Every day, vaccinations save lives.
From Cambodia to Côte d’Ivoire, children are being protected from deadly diseases thanks to community vaccination programmes. Almost one third of deaths among children under five are preventable by vaccine, which is why immunisation is such a successful and cost-effective way to keep kids safe.
Have a look at some of UNICEF's work around the world!
In Mali, a Mama Yeleen is a woman who has been specially trained in early childhood development. Mama Yeleens act as role models for others in their community. They educate other mums about caring for their babies, breastfeeding, good nutrition for young children, and the essential vaccinations children need to keep themselves healthy.
Tata Oulalé is a Mama Yeleen in Baraoueli, Mali. She’s holding 6-month-old Mohamed before he receives his vaccinations at the local health centre.
This newborn girl in Afghanistan will soon receive three types of vaccinations, which will protect her against tuberculosis, black jaundice, and polio. Afghanistan is one of just three countries where polio is still widely found. Polio can cause paralysis, crippling, and even death – which is why we’re determined to see this terrible disease wiped out entirely. Every year UNICEF administers millions of doses of polio vaccines to children around the country.
Ouch! This boy is being vaccinated at a UNICEF health centre in Cox’s Bazar, Bangladesh, where just a quick pinch will protect him from diphtheria. It’s a nasty, highly contagious disease that affects the throat and tonsils, obstructs breathing, and sometimes causes death. He and his family are among the 1.2 million Rohingya refugees who have fled violence and persecution in Myanmar. In the crowded camps, disease is a constant threat.
Yemen is facing one of the largest humanitarian crises in the world. After years of conflict, drought and disease, the survival of millions of people completely depends on outside assistance. Among the supplies being unloaded from this plane at Sana’a International Airport are 15 tonnes of vaccine supplies. They’ll be used to protect Yemeni children from devastating diseases like diphtheria and tetanus.
It’s a big day for little Sarata! At this maternity health clinic in Côte d’Ivoire, her birth has been being officially registered, she was weighed, and received her vaccination against polio. In Côte d'Ivoire, one child in ten dies before they reach the age of five, most often from preventable diseases like malaria, pneumonia and diarrhoea. We want every child to survive and thrive, just like Sarata.
Baby Samuel is being tickled by his Dad while being held by community health worker Nancy in Bambaya, Sierra Leone. Nancy’s job is to advise pregnant women how to care for newborns. That includes the importance of breastfeeding, good hygiene practices, sleeping under mosquito nets, and receiving essential vaccinations at the right age. “Our son is 5 months old now,” says Samuel’s Dad. “He is very healthy and has never been sick since he was born because we are following the advice Nancy gave us.”
In Svay Pak Village, a poor community in Cambodia, this young boy has just received his official yellow vaccination card.

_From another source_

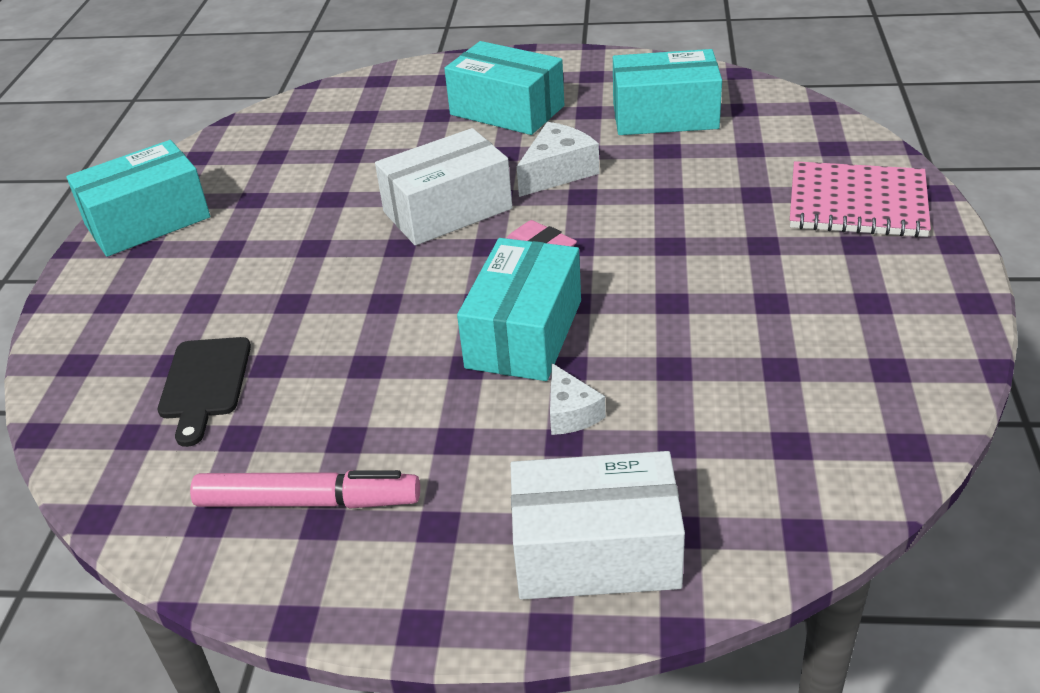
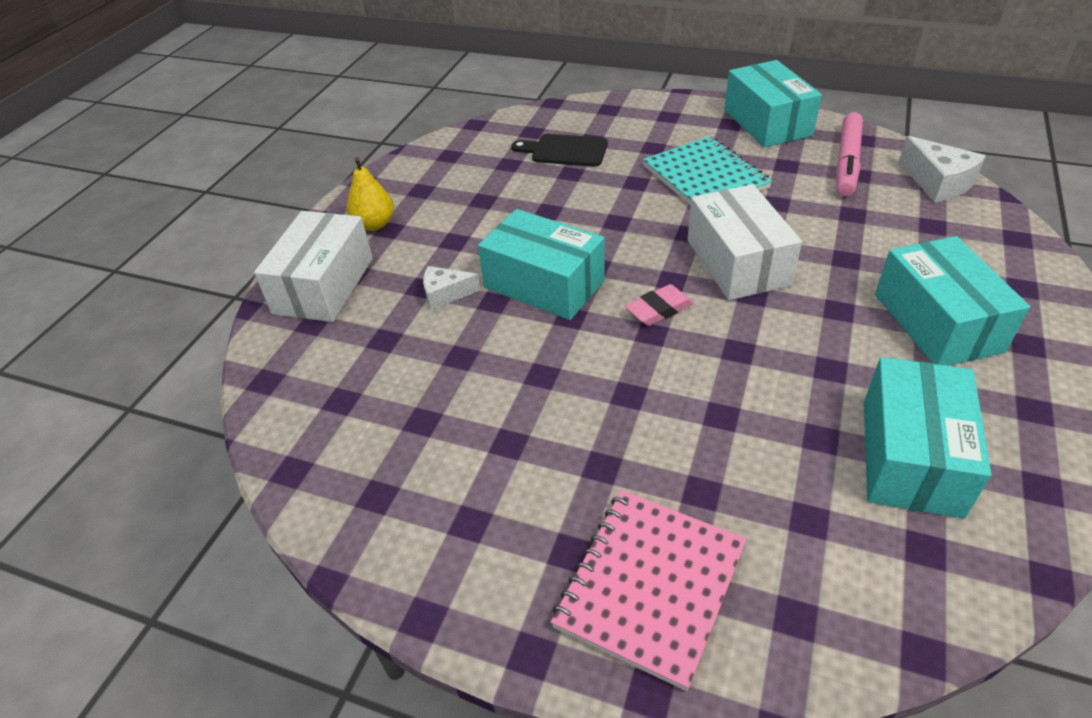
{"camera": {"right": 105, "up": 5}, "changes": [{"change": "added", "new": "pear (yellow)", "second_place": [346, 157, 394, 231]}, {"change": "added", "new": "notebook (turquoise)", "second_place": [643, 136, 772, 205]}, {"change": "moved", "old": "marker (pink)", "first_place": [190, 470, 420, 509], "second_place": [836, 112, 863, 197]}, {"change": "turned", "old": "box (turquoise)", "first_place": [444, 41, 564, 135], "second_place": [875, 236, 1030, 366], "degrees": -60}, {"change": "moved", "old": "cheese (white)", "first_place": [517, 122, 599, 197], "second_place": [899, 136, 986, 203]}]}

His village is participating in a free vaccination program supported by UNICEF, where parents learn about the importance of immunisation and receive advice on how to keep their families healthy. We think that’s worth a huge grin too!
These teenage girls wait to be immunised on Rongrong Island, Fiji. Vaccinations have to be kept refrigerated to stay effective, but after Cyclone Winston devastated many areas of Fiji, many communities were left without electricity. In 2017 UNICEF stepped in to supply health centres around the country with solar refrigerators to make sure children still have access to life-saving vaccines and medicines, even without electricity.
Baby Alexander is just about to receive his basic vaccinations in Bohorodchany, Ukraine. In the past, his Mum had never really bothered about vaccines but soon discovered their value. “Three years ago, I woke up to five very sick children. I panicked and went with them to the hospital where they were all admitted for one week,” says his mum, Halyna. The diagnosis was whooping cough. Realising that she could have lost five children, Halyna is now a regular at her GP clinic.
With just 23% of children protected against whooping cough in 2017, Ukraine has one of the lowest immunisation coverage rates in the world. UNICEF is increasing that coverage to keep children like Alexander safe from measles, hepatitis B, diphtheria, polio and tetanus.
Our family of Global Parents are there for children, whenever they need us, wherever they are. From delivering life-saving vaccines to millions of children, to building safe drinking water wells, providing nutritious food to malnourished babies, and creating safe spaces to play and learn for children in conflict zones, they’re always there with us.